Task material:
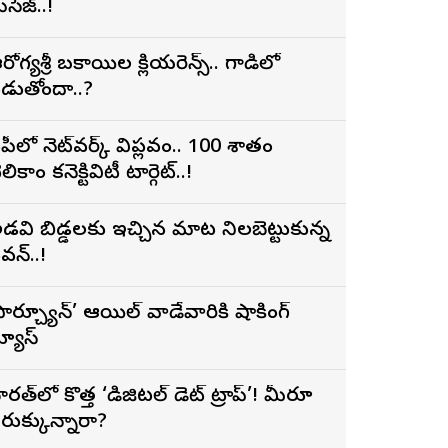
ెసేజ్..!
రోగ్యశ్రీ బకాయిల క్లియరెన్స్.. గాడిలో
డుతోందా..?
పీలో నెట్‌వర్క్ విప్లవం.. 100 శాతం
లికాం కనెక్టివిటీ టార్గెట్..!
డవి బిడ్డలకు ఇచ్చిన మాట నిలబెట్టుకున్న
వన్..!
ఫార్చ్యూన్’ ఆయిల్ వాడేవారికి షాకింగ్
్యూస్
ారత్‌లో కొత్త ‘డిజిటల్ డెట్ ట్రాప్’! మీరూ
రుక్కున్నారా?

To do: In the data above, find the line containing "పీలో నెట్‌వర్క్ విప్లవం.. 100 శాతం", then copy it and every later line exactly.

Exercise result:
పీలో నెట్‌వర్క్ విప్లవం.. 100 శాతం
లికాం కనెక్టివిటీ టార్గెట్..!
డవి బిడ్డలకు ఇచ్చిన మాట నిలబెట్టుకున్న
వన్..!
ఫార్చ్యూన్’ ఆయిల్ వాడేవారికి షాకింగ్
్యూస్
ారత్‌లో కొత్త ‘డిజిటల్ డెట్ ట్రాప్’! మీరూ
రుక్కున్నారా?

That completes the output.